Memang bisa dibilang kebetulan, tapi nyatanya ini sering terjadi. Setiap kali saya tak menghadiri undangan kondangan dari teman atau orang yang saya kenal. Selang beberapa hari, saya justru bertemu dengan mereka si penyelenggara hajatan. Baik di toko ataupun di tempat lain.

Momen ini bisa dibilang menjadi momen yang canggung serta tak mengenakan.

Dan sayangnya kejadian ini baru terjadi tadi sore.

Saya dan dia memang tak begitu dekat. Namun kami beberapa tahun lalu sempat akrab.

Dia merupakan pria bernama Alex (nama samaran) yang baru saja melangsungkan hajatan. Setelah beberapa bulan sebelumnya dia telah mengikrarkan janji sehidup sematinya kepada pasangannya Dian (nama samaran juga) di hadapan penghulu.

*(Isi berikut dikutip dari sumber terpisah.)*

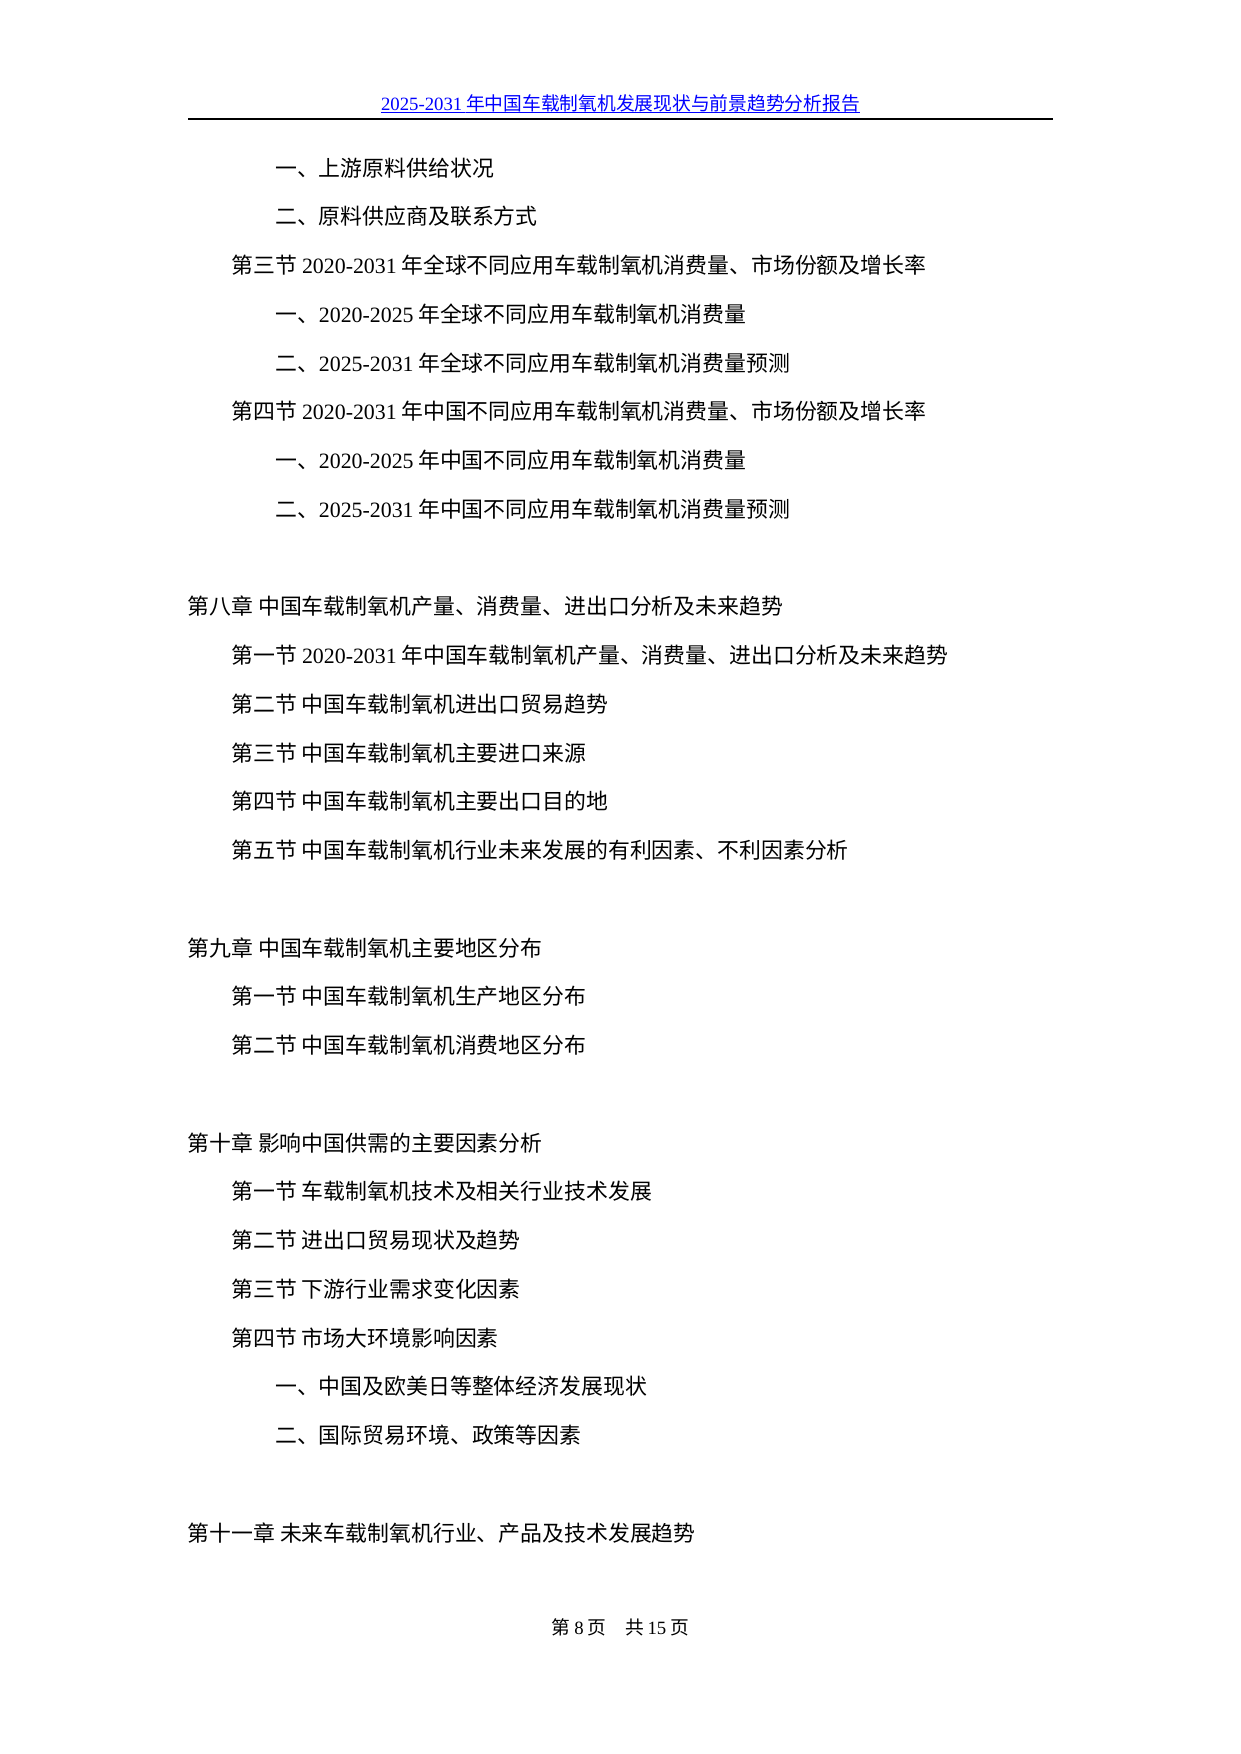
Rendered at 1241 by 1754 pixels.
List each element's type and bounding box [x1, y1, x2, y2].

text [187, 150, 1053, 1548]
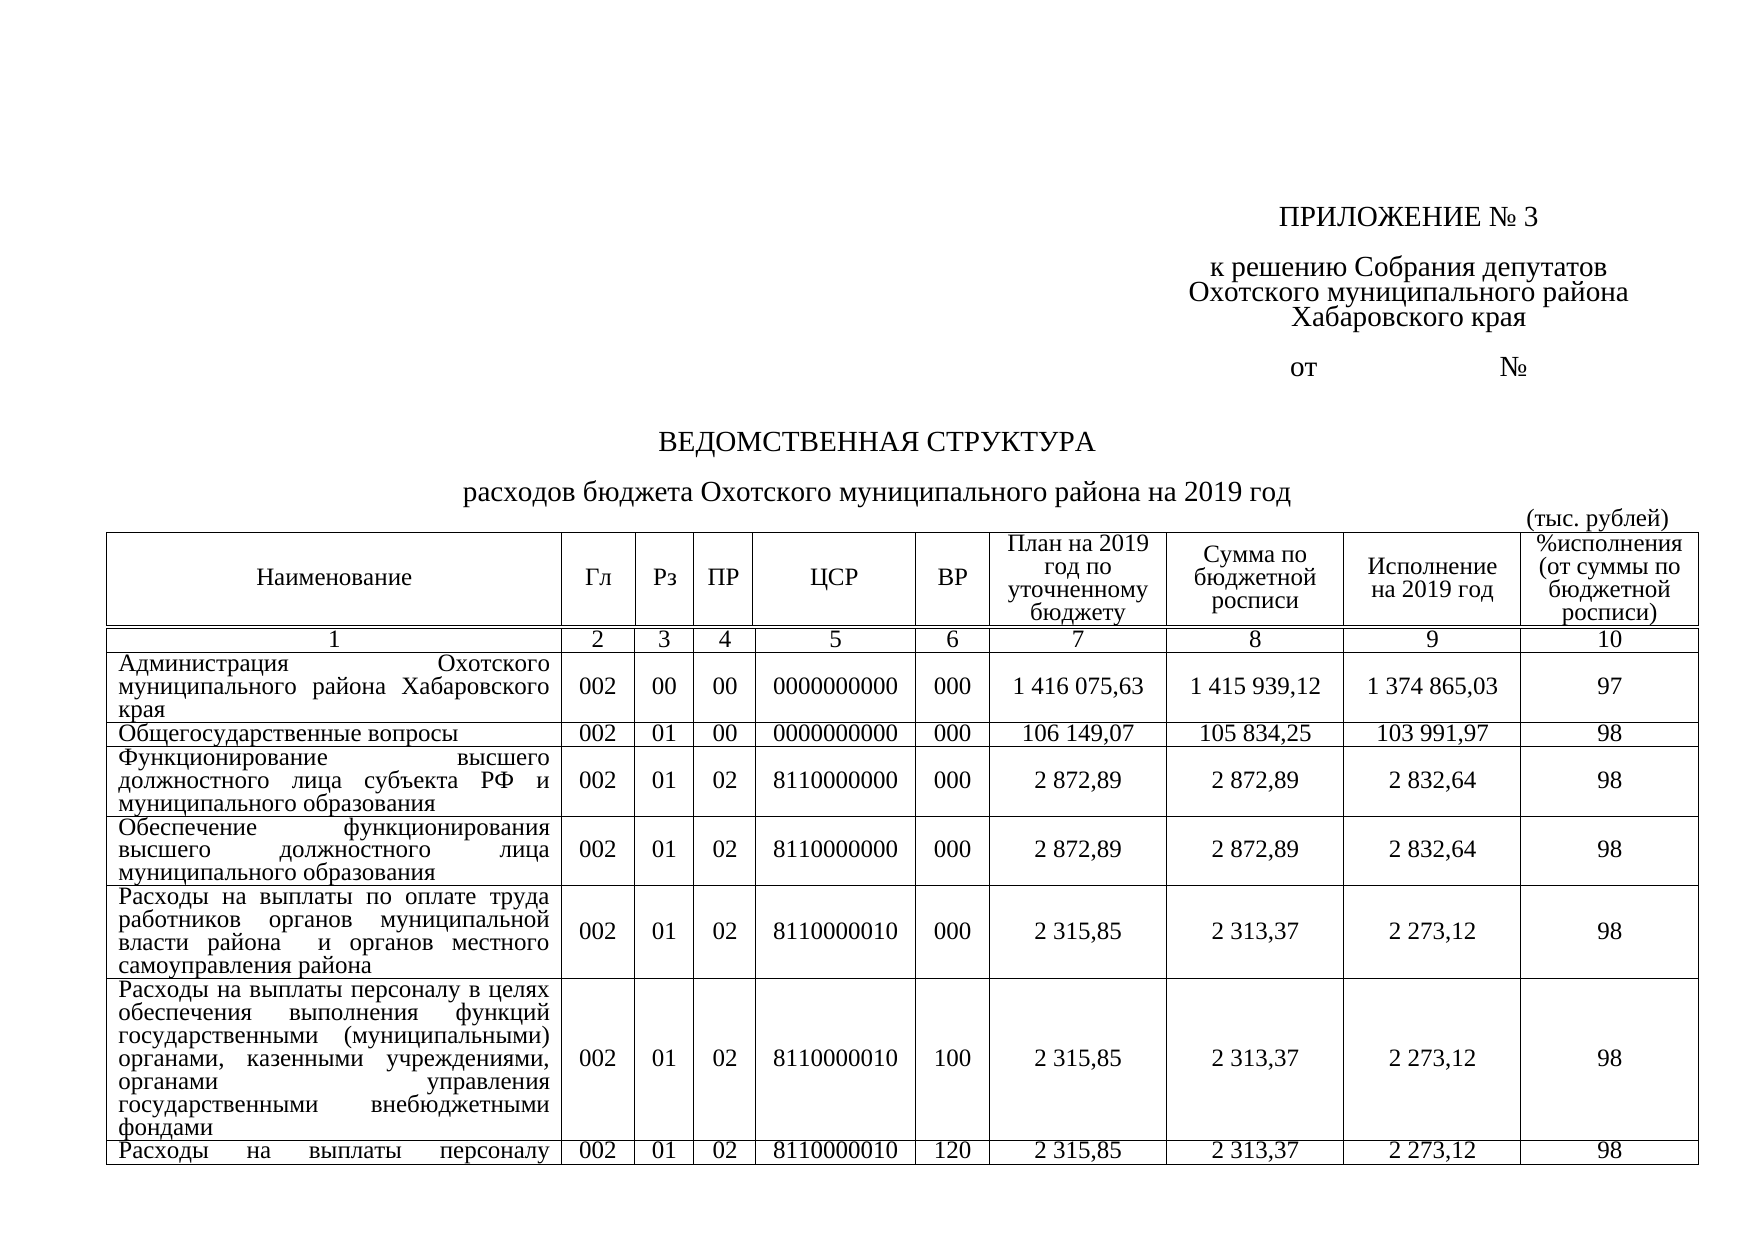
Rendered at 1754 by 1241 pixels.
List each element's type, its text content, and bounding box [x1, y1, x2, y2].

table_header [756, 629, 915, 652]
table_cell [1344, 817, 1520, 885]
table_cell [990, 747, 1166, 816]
text расходов бюджета Охотского муниципального района на 2019 год [118, 482, 1636, 507]
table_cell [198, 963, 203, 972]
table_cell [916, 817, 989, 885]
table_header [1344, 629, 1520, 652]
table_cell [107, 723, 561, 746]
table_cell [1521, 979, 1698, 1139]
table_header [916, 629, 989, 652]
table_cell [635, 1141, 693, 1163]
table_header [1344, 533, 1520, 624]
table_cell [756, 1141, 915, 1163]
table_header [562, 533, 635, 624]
text ВЕДОМСТВЕННАЯ СТРУКТУРА [118, 432, 702, 457]
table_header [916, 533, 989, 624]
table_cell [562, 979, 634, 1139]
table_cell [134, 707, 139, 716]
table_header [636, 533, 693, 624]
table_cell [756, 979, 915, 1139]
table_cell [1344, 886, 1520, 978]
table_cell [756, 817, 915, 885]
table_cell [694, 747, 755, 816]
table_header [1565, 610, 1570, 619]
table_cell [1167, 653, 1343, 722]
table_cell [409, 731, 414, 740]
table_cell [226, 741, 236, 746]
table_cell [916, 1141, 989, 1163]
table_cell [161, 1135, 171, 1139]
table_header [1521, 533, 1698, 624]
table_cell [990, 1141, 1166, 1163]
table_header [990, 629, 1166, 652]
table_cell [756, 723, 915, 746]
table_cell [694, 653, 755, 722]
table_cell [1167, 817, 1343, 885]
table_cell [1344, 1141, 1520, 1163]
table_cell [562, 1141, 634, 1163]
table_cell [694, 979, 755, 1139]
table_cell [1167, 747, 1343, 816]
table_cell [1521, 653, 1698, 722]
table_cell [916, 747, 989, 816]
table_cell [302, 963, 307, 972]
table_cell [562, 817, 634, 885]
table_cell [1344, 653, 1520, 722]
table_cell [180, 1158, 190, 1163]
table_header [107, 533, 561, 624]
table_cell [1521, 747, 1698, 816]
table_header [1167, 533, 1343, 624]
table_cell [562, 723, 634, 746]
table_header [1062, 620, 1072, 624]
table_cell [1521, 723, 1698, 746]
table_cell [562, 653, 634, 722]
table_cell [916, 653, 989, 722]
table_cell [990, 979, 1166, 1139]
text Хабаровского края [1181, 307, 1636, 332]
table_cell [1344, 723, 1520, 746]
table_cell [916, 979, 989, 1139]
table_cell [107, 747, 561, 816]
text ВЕДОМСТВЕННАЯ СТРУКТУРА [712, 432, 1636, 457]
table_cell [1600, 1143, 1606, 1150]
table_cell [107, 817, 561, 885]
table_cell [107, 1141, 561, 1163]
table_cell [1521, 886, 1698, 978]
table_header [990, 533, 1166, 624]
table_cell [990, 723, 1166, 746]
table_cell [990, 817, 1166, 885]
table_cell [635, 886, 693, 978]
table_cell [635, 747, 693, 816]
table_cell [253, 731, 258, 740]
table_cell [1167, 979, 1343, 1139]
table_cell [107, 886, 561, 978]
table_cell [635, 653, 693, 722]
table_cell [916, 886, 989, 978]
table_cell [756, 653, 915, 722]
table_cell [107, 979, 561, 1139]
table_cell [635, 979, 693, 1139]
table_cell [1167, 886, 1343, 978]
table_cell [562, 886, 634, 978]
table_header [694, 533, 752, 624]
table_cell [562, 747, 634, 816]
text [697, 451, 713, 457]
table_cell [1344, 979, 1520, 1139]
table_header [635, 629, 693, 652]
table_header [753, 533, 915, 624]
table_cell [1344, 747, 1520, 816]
text ПРИЛОЖЕНИЕ № 3 [1181, 207, 1636, 232]
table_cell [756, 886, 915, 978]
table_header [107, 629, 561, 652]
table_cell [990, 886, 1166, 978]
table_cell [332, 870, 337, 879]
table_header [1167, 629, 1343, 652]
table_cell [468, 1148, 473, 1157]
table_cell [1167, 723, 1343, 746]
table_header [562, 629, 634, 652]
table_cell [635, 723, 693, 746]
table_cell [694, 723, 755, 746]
text (тыс. рублей) [118, 507, 1668, 532]
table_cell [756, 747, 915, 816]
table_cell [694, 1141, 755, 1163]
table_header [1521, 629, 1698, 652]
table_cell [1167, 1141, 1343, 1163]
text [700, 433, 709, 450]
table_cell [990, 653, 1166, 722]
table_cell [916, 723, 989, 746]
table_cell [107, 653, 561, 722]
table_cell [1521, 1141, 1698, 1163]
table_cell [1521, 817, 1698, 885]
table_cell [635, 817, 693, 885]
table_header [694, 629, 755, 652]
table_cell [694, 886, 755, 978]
text Охотского муниципального района [1181, 282, 1636, 307]
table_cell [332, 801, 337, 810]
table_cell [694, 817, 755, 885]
text от № [1181, 357, 1636, 382]
text к решению Собрания депутатов [1181, 257, 1636, 282]
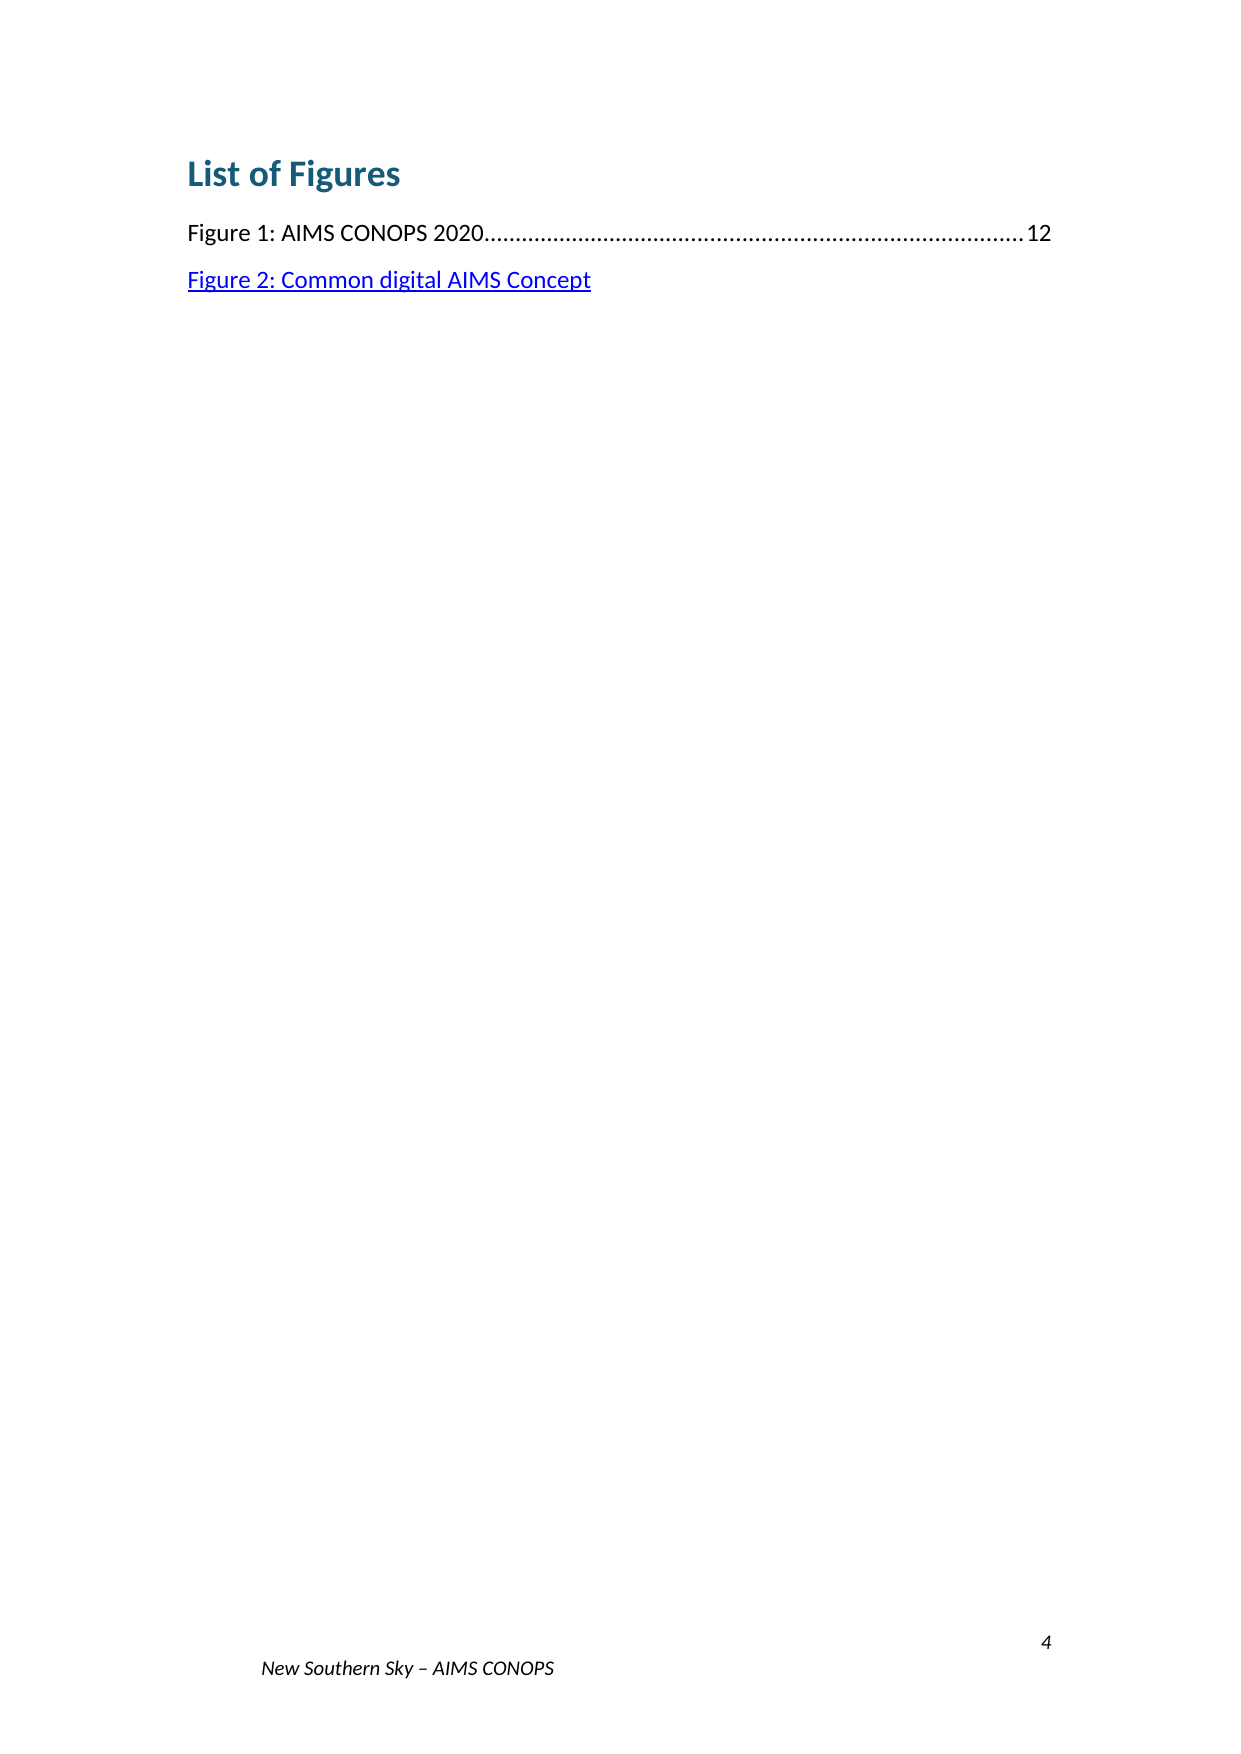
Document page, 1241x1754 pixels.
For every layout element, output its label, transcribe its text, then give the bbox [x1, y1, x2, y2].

text Figure 1: AIMS CONOPS 2020 12 [187, 217, 1053, 247]
text List of Figures [187, 150, 1053, 196]
text Figure 2: Common digital AIMS Concept [187, 264, 1053, 295]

Dan kurang lebih empat hari dilangsungkan, kemarin malam merupakan hari terakhir hajatannya. Di malam puncak tersebut serangkaian prosesi biasanya digelar, dari jujug (berkunjung ke rumah mempelai wanita dengan ragam seserahan), kirab (kembali ke rumah mempelai pria), potong tumpeng, hingga lek-lekan (begadang bersama pemuda dan lainnya dengan bermain kartu atau mainan sederhana lainnya).

Namun, karena beberapa alasan (baca : dompet tipis dan bon sudah banyak), saya pun terpaksa tak menghadiri acara tersebut. Karena ada anggaran lain menjelang bulan ramadan.

Walau pun dalam hati mengganjal karena ada rasa tak enak, tapi saya terpaksa tidak datang atau pun menyumbang.

Dan sialnya, ketika saya tengah duduk tenang menunggu pelanggan datang.

Saya yang tengah asyik bermain dengan ponsel pintar langsung kaget, ketika sosok Alex tiba-tiba tadi datang.

Dengan wajah yang terlihat semringah, dia masuk ke toko dan langsung menyapa saya. Dia juga mengatakan bahwa dia ingin membeli sesuatu dan itu rupanya kartu domino.

Dengan sedikit menyembunyikan rasa malu dan tak enak, saya pun mencoba tetap tersenyum sembari memberitahu jika apa yang dia cari tidak ada. Karena kebetulan, stok kartu domino memang sedang habis.

Agar menghindari rasa canggung, saya pun sedikit memberikan guyon, berupa pertanyaan mengapa dia yang membeli sendiri, bukan orang yang membantu disana (orang yang sinoman). Lalu dia pun hanya membalas dengan senyuman.

Saya juga sempat menawarkan kartu remi, namun menurutnya tak asyik dimainkan. Hingga dia pun beranjak pulang.

Jujur, ini sebuah situasi yang sama sekali tak menyenangkan. Bahkan ini kadang membuat saya berfikir macam-macam, termasuk seperti apa perasaan mereka ketika kemarin saya tak berkunjung. Karena saya sadari jika masyarakat di sini kan bukan tipikal orang yang cuek dan tak acuh.

Dan saat saya menemui pengalaman serupa, untuk mengatasinya biasanya saya pun melakukan hal di atas. Yakni dengan tetap bersikap ramah dan hangat. Mungkin terkesan cari muka, namun ini bertujuan menghindari prasangka buruk.

Tak asyik kan, jika mereka menyangka saya tak hadir karena alasan dendam, ataupun karena masalah pribadi dengan pihak terkait atau lainnya. Jadi, pembawaan baik tetaplah ditunjukkan. Heeee

Apa kalian juga pernah mengalami kejadian seperti ini? Share ya.